- Pribumi tak bersepatu adalah pilihan politik. Pribumi bersepatu juga akibat kebijakan politik.
- Pribumi bebas mengenakan sepatu, tanpa instruksi dari pemerintah, adalah hasil perjuangan politik.
JERNIH — Sejak kapan orang pribumi Indonesia kenal sepatu? Sejak kedatangan Portugis pada dekade kedua abad ke-16. Namun, mengapa orang pribumi mulai pakai sepatu pada paruh kedua abad ke-20? Karena Belanda menerapkan Politik Etis di Hindia-Belanda.
Bukti pertama pribumi kenal sepatu diungkap F de Haan dalam Oud Batavia edisi pertama yang diterbitkan Batavia: G.Kolff & Co tahun 1922. Di halaman 512 buku itu, De Haan bercerita tentang pribumi Maluku, Ternate dan Tidore, yang dengan kesadaran penuh menjadi ‘Portugis’.
Mereka mantan budak Portugis yang dimerdekakan tuannya. Mereka disebut mardijker, kata yang berasal dari Bahasa Sansekerta yang sering diartikan sebagai merdeka.
Mereka beragama Kristen, yang membuat mereka seolah bebas mengenakan semua yang dipakai orang Portugis. Mereka mengenakan celana nyamuk, celana panjang dan lebar, baju dengan semua aksesoris, plus topi yang ditiru dari orang-orang Portugis.
Mardijker ngoceh dalam Bahasa Portugis dialek sendiri, yang kemudian dikenal sebagai Creole. Namun ada satu yang tak ditiru mardijker dari Portugis, yaitu sepatu. Mardijker tidak mengenakan sepatu dalam keadaan apa pun dan di mana pun.
Di Batavia, Augustijn Michielsz — populer dengan sebutan Mayor Yantji (Jantje – red) — sedemikian kaya. Ia pemilik tanah partikelir Klapanunggal dengan ‘Gunung Burung’ — sebutan orang Belanda untuk perbukitan kapur dengan lubang-lubang burung walet — di atasnya. Ia mengenakan semua kemewahan gaya Portugis, tapi tak pernah pakai sepatu.
Mayor Jantje hanya satu dari sekian mardijker yang menjalani kehidupan seperti itu.
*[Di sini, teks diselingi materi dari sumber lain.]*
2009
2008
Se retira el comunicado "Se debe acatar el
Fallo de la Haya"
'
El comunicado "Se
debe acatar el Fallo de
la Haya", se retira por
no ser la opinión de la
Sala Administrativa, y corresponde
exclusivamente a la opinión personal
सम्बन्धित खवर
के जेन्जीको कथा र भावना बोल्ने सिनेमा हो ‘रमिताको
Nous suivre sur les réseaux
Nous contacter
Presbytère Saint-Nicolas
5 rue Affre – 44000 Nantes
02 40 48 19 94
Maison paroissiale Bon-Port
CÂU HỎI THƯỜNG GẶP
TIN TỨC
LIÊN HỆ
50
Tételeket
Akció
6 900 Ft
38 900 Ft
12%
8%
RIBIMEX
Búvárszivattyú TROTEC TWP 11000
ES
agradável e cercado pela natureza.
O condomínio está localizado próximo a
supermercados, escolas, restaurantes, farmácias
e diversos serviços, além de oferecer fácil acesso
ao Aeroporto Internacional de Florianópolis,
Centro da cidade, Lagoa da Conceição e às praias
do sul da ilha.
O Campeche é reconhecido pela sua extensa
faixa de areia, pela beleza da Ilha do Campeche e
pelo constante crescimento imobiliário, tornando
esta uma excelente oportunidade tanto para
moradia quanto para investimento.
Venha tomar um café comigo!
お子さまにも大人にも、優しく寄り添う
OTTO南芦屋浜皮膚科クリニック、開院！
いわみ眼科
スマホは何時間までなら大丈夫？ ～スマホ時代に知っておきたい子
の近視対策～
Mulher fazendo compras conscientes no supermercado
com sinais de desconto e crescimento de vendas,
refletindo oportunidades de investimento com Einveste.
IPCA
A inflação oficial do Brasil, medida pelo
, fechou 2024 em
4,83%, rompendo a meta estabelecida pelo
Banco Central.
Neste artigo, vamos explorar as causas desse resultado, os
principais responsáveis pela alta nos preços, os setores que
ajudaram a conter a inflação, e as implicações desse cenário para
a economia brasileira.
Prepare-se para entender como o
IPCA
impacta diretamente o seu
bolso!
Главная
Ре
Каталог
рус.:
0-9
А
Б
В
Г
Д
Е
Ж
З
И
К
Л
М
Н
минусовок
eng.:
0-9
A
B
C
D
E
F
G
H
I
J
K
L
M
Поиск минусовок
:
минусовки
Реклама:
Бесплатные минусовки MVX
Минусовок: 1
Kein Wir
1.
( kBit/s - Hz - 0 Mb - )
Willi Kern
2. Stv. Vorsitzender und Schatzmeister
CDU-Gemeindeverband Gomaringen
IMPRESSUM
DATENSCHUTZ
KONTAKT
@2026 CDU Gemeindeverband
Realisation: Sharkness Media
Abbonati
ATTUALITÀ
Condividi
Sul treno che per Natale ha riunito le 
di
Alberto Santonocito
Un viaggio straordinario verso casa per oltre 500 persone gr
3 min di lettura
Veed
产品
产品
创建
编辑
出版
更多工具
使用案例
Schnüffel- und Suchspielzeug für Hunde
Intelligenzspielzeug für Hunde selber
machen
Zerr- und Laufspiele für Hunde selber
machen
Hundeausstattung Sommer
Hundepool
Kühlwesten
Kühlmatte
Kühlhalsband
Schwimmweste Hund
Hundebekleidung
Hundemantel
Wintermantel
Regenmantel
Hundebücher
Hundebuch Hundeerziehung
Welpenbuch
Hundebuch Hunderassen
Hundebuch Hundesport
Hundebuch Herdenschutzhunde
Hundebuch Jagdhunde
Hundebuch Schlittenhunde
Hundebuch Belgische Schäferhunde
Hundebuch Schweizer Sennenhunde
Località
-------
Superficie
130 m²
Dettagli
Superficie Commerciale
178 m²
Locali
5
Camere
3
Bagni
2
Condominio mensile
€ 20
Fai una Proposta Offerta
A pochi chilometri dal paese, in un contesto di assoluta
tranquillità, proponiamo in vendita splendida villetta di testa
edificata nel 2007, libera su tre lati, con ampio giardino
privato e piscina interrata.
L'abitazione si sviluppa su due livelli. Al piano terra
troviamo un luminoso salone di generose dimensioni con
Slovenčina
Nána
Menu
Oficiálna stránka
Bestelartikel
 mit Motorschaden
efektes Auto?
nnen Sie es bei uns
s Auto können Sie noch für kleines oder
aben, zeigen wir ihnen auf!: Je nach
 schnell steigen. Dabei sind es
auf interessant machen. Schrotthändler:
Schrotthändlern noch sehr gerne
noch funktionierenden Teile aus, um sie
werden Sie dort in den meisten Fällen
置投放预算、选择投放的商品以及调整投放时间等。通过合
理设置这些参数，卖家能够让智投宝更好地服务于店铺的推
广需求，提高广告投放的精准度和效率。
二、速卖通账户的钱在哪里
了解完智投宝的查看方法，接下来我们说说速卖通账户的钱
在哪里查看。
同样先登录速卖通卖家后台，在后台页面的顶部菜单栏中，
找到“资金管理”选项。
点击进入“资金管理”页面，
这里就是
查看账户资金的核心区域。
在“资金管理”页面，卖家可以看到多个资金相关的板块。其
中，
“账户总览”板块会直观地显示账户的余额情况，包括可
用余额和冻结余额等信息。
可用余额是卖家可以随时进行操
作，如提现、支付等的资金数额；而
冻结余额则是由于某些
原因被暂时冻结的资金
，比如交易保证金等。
Lainnya, dengan status pedagang sukses dan pemilik banyak properti, juga tak mengenakan sepatu saat keluar rumah.
Jean Gelman Taylor, mengutip catatan perjalanan pelancong Jacob Haafner pada abad ke-18, menulis apa yang dilakukan mardijker adalah keputusan politik untuk menjaga identitas. Sepatu, menurut Taylor, menjadi pembeda mardijker dengan orang Portugis sebagai mantan tuan.
Sepanjang abad ke-16 sampai 18, VOC dan pemerintah Hindia-Belanda mengkategorikan mardijker sebagai Portugis. Awal abad ke-19, pemerintah Hindia-Belanda mengeluarkan mardijker dari kategori Portugis dan memberinya status pribumi. Kalau pun ada yang membedakan, mungkin pada agama. Maka, mardijker sering disebut pribumi Kristen.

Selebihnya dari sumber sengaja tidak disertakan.